Ana G. DUQUE
Aparcar el coche en la calle Auseva, en el barrio avilesino de Versalles, es una misión casi imposible a juicio de los conductores que cada día se enfrentan al reto de hallar una plaza libre. Esta vía cuenta con un buen número de cafeterías y comercios, y la mayoría de los empleados, residentes en otras zonas de la ciudad, se desplazan en coche. Las plazas privadas de garaje, además, no son suficientes para cubrir la demanda. De ahí las críticas de los vecinos, que reclaman más plazas de aparcamiento.
Los trabajadores de la calle Auseva aseguran que tardan alrededor de veinticinco minutos en encontrar un hueco donde estacionar. Este es el caso de María Dolores Estévez, empleada de la pulpería Las Vegas, en la que trabajan más de veinte personas. El peor momento del día, asegura, es a última hora de la tarde. Entonces, las plazas de aparcamiento brillan por su ausencia.
El negocio sufre una dificultad añadida, ya que ofrece servicio de comida a domicilio, y el ir y venir de las motos con los platos recién hechos es constante. «En los días de mucho trabajo tenemos seis motos para repartir los pedidos y tratamos de aparcarlas todas en una misma plaza, pero a veces es muy complicado», explica. La reposición de la mercancía en los negocios también entraña cierta dificultad: la calle Auseva no tiene una zona habilitada para carga y descarga.
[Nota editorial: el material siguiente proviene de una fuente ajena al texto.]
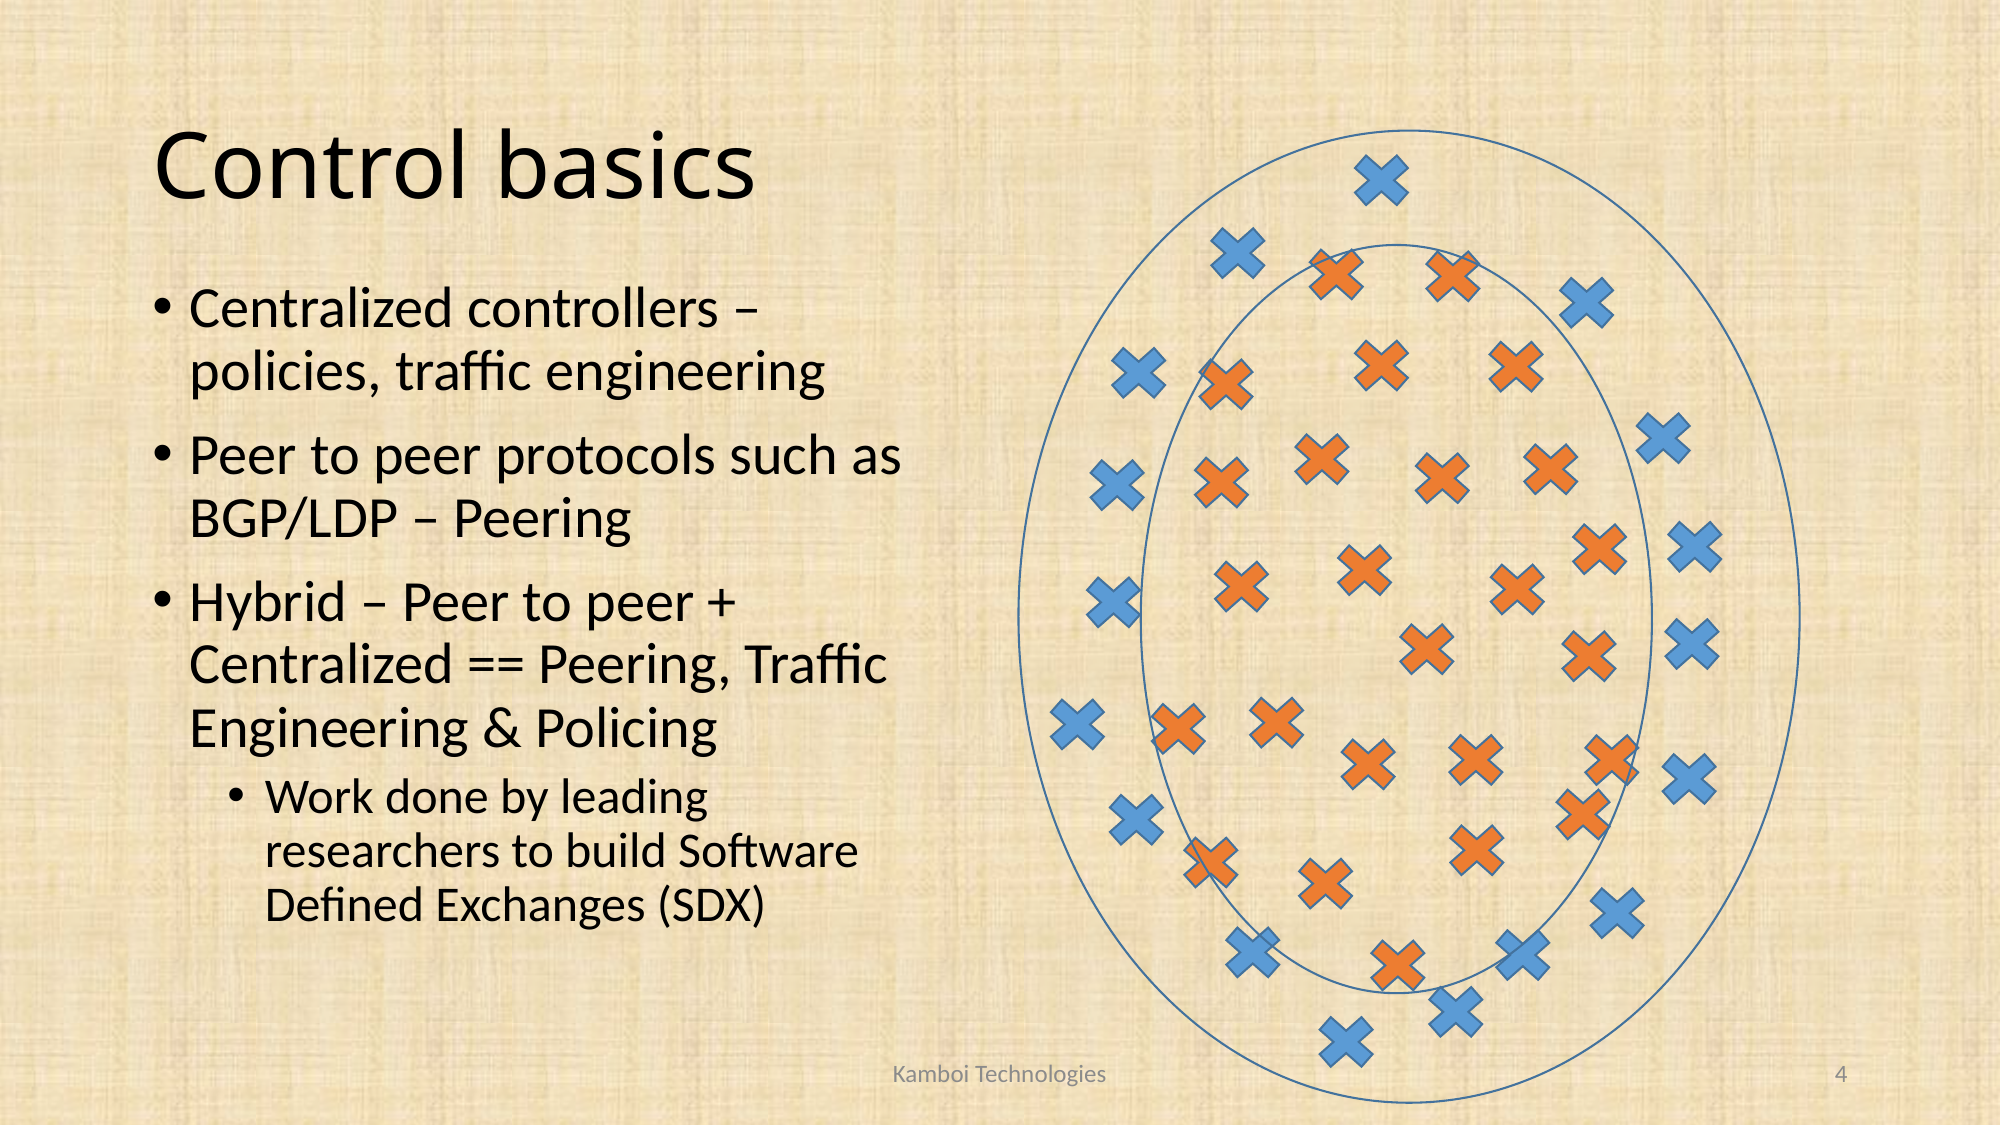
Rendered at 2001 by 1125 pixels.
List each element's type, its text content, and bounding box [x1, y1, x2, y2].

title Control basics [137, 59, 1863, 278]
text_box [1661, 752, 1718, 806]
text_box [1461, 250, 1481, 264]
text_box [1427, 985, 1484, 1039]
slide_number 4 [1443, 1042, 1863, 1103]
text_box [1308, 248, 1330, 265]
text_box [1494, 930, 1551, 982]
text_box [1049, 698, 1106, 751]
text_box [1017, 129, 1801, 1104]
text_box [1110, 346, 1167, 400]
text_box [1108, 793, 1165, 846]
text_box [1139, 243, 1653, 995]
text_box [1558, 276, 1615, 329]
text_box [1318, 1015, 1375, 1069]
footer Kamboi Technologies [662, 1042, 1338, 1103]
list Centralized controllers – policies, traffic engineering Peer to peer protocols such as BGP/LDP – Peering Hybrid – Peer to peer + Centralized == Peering, Traffic Engineering & Policing Work done by leading researchers to build Software Defined Exchanges (SDX) [137, 269, 966, 1078]
text_box [1224, 926, 1281, 979]
text_box [1089, 458, 1146, 512]
text_box [1209, 226, 1266, 280]
text_box [1589, 886, 1646, 940]
text_box [1635, 411, 1692, 465]
text_box [1085, 576, 1140, 629]
text_box [1664, 617, 1720, 671]
text_box [1627, 766, 1640, 787]
text_box [1182, 843, 1209, 889]
text_box [1198, 358, 1211, 375]
text_box [1353, 154, 1410, 207]
text_box [1666, 520, 1723, 573]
Sonsoles Prieto, camarera de La Gran Manzana, también sufre a diario las consecuencias de la falta de aparcamiento en Versalles. «Los sábados y domingos esto se pone imposible», sentencia. Martín Campo, empleado de una ferretería, coincide con sus colegas, aunque él sufre menos que el resto de conductores la falta de plazas de aparcamiento. «Entro a trabajar a las nueve y a esas horas se puede aparcar fácilmente», destaca.
La peor parte, no obstante, se la llevan los motoristas. En la calle Auseva no hay plazas reservadas para estos vehículos. «Si aparcas entre dos coches te tiran la moto», asegura Daniel Moralejo, propietario de una tienda de decoración, a quien el año pasado le volcaron la moto hasta en cuatro ocasiones. Los motoristas también piden mejoras. «Antes aparcábamos en la acera, pero ahora están poniendo multas», añade Moralejo. Ocupar una plaza de coche tampoco es una solución ya que, según los motoristas, enfurece al resto de conductores y genera tensiones. Los vecinos y los trabajadores de la calle Auseva esperan mejoras. Ya están hartos de dar vueltas a la manzana mientras ven cómo baja el depósito de gasolina. Todo por una plaza donde estacionar.